A portion of the Quandt Fieldhouse was rendered useless when a pipe burst in a nearby wall and flooded part of the floor at the end of the semester.
A faucet in a heated area froze over, and when it thawed, 15 gallons of water poured onto the court.
Fortunately, the problem was tended to almost immediately.
Fans were set around the spill while facility services kept on eye on it, but when the floor started to warp, action was taken. A floor specialist was called and the damage was assessed.
“Our focus was how we could save our main court,” said Tony Bouressa, HEC facilities director. “They ended up cutting a line in the floor that was drastic, but stopped the morphing to the rest of the gym and saved three quarters of our court.”
Bouressa complimented facility services on a job well done.
Facility services sanded the floor so the finish did not trap moisture. An extraction tent was set up over the area in effort to extract the moisture, but that was discontinued due to cost.
Fortunately, the men’s basketball games were not affected damage to the floor as it did not reach the main court.

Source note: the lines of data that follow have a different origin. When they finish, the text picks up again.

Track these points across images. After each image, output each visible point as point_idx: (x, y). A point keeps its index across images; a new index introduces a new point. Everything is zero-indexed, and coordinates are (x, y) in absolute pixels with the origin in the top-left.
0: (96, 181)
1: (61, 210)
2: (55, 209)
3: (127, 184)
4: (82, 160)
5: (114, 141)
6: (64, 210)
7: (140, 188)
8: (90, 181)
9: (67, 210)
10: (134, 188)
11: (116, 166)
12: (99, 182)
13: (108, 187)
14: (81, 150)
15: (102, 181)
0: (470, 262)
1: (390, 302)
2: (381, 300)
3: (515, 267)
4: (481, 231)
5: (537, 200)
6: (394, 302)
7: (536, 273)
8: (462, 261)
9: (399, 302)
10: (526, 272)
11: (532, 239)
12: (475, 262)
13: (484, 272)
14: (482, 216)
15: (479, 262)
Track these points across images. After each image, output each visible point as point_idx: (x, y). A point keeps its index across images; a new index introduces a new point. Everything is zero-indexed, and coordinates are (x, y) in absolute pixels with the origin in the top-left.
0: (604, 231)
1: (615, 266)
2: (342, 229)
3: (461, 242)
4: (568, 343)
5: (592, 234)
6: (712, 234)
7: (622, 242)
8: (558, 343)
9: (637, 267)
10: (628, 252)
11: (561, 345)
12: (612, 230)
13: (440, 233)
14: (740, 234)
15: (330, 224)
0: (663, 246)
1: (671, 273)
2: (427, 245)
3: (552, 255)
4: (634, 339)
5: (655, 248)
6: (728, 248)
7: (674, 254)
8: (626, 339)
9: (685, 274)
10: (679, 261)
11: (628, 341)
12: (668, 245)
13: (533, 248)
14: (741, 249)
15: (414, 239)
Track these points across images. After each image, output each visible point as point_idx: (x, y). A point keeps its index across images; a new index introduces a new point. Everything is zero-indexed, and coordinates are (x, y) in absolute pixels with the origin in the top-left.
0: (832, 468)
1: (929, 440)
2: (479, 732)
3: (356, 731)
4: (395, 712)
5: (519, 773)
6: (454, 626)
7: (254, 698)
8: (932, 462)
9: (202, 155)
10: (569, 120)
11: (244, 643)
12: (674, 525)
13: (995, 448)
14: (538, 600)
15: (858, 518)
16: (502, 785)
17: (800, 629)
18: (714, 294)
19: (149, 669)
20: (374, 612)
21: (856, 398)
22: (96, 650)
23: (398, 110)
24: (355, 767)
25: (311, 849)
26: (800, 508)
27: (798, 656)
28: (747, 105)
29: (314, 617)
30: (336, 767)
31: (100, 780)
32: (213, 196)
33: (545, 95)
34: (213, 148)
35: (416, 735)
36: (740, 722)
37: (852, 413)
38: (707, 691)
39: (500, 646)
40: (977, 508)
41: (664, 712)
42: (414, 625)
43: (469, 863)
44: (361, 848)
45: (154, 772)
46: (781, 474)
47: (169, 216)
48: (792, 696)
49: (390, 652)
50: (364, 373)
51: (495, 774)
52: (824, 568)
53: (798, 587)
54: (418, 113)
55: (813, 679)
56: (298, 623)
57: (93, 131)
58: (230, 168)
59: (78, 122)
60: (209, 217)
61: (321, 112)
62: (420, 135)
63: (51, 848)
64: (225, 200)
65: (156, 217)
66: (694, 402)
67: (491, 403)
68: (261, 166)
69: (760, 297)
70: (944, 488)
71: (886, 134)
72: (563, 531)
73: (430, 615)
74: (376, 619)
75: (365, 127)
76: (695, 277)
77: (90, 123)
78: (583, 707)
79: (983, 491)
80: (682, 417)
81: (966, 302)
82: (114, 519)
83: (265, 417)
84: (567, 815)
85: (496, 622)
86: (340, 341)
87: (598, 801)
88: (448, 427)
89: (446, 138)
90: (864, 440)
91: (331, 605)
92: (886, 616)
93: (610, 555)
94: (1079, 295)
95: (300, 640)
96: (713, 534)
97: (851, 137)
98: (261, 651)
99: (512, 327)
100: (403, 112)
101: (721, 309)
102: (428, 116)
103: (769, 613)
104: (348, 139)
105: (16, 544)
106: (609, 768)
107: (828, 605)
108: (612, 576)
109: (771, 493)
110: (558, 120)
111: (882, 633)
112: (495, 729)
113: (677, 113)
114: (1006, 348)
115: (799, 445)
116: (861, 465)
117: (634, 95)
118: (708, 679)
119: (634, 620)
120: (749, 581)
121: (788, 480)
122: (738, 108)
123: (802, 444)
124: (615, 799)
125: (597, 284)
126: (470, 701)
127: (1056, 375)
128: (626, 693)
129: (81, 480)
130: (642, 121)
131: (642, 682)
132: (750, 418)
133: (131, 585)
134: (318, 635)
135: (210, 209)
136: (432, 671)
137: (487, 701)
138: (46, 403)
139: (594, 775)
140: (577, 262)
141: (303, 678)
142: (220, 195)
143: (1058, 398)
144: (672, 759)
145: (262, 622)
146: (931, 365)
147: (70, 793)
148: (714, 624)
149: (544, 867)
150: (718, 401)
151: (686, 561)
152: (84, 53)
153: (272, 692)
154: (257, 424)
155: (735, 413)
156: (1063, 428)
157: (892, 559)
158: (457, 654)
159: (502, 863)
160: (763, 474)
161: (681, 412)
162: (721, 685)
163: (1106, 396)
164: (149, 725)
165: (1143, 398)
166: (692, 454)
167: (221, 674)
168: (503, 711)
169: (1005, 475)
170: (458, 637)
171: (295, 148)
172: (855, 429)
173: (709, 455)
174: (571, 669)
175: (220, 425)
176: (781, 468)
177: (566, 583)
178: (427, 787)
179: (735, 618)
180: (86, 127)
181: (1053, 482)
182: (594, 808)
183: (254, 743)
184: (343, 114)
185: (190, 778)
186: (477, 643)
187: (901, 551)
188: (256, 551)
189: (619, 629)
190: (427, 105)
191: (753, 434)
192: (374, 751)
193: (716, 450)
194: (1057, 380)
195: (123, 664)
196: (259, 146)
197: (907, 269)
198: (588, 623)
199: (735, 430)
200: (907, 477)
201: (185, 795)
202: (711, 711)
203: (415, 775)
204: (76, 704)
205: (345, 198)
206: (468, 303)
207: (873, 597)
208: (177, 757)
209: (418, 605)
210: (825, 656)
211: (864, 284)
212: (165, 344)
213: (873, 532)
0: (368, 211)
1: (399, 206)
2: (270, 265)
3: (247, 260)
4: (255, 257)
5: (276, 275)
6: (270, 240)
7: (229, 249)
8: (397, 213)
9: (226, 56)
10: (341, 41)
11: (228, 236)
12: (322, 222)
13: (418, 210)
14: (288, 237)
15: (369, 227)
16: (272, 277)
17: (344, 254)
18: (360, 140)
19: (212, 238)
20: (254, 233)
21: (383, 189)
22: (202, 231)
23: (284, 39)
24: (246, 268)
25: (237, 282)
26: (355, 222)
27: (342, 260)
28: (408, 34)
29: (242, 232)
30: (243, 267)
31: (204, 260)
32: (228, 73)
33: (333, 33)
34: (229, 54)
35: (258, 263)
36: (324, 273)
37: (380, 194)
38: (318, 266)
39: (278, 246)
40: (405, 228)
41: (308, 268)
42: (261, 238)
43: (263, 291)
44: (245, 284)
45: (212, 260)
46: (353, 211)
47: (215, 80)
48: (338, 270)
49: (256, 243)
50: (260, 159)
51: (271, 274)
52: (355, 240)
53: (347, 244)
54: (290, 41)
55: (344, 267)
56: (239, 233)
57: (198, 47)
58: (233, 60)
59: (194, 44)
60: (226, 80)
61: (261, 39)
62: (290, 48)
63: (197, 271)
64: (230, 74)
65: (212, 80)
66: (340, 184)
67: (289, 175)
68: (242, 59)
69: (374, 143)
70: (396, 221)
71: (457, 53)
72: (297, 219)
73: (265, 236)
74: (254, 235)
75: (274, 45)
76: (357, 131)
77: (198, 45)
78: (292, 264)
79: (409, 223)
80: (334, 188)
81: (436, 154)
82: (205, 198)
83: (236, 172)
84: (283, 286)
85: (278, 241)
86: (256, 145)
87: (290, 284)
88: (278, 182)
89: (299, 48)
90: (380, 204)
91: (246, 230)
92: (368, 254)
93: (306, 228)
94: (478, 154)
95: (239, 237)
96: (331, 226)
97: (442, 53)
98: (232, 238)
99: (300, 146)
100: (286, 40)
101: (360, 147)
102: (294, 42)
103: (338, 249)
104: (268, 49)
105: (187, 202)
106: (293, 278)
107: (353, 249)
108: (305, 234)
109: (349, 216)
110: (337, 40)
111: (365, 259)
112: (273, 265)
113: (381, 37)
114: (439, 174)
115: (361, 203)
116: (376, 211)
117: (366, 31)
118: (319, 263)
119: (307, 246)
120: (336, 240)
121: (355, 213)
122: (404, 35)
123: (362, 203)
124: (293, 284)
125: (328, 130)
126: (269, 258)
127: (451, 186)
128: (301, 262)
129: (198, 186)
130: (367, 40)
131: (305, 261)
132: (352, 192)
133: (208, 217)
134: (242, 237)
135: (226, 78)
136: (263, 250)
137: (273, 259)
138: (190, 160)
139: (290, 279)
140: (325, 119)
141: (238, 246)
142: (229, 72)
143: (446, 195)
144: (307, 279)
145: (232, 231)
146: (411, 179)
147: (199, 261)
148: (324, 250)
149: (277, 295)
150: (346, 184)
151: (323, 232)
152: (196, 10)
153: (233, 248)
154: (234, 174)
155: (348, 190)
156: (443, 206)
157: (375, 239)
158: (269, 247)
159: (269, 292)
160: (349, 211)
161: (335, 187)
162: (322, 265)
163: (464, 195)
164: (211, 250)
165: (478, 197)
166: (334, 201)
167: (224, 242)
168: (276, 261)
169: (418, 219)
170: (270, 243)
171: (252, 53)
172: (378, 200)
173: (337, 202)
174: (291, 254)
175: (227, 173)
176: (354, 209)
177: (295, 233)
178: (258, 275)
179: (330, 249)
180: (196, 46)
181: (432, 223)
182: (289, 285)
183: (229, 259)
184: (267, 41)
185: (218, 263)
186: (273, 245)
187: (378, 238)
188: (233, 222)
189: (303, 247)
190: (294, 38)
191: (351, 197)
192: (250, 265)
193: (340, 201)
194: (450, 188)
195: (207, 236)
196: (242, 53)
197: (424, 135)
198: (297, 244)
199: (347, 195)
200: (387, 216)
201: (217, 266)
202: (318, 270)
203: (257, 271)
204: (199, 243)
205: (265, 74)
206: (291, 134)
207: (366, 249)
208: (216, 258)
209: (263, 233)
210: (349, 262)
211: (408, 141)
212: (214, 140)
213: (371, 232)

“Although it hasn’t affected us on game days, practice is limited,” Bouressa said. “I’m sure they are missing those two hoops.”
However, intramurals have been affected with the loss of a court.
“This is the worst time of year for intramurals because everyone is inside,” said Ed Richmond, coordinator of campus activities and recreation. “With home basketball games and other sports practicing inside, we can’t use some areas until later.”
Basketball, volleyball and trench ball are all affected once a court in the Quandt is down.
Utilizing the space is difficult when different athletic teams and club sports along with intramurals all rely on the same location. Some teams can only practice in the Multi Activity Center.
“We do the best with the space we have,” Richmond said. “We play in the gym opposite of the varsity games on the nights they play, and then, when we can, we move into a space that works for us that might not work for a club sport.”
There were a few teams that opted not to play this semester due to game times as late as 11 p.m.
“We shifted a lot of games around and have some people playing later,” Richmond said. “It presents a challenge with home games and other sports, but we make it work.”
The moisture levels in the floor are still twice as high as they should be, and until those moisture levels go down, facility services cannot refinish the floor.
Bouressa said he would like to try and redo the entire floor. The floor is more than 30 years old and while it is well-constructed, the technology is old and can be tough on athletes’ knees.
However, the cost of engineering a new floor would be expensive and would not be ready until next semester.
The temporary fix depends on cost and the floor moisture level in May.
“I want to take this challenge and flip it into a positive thing,” Bouressa said. “My goal is to replace the whole floor.”
At a bare minimum, the damaged section will be fully replaced heading into the 2014-2015 academic year.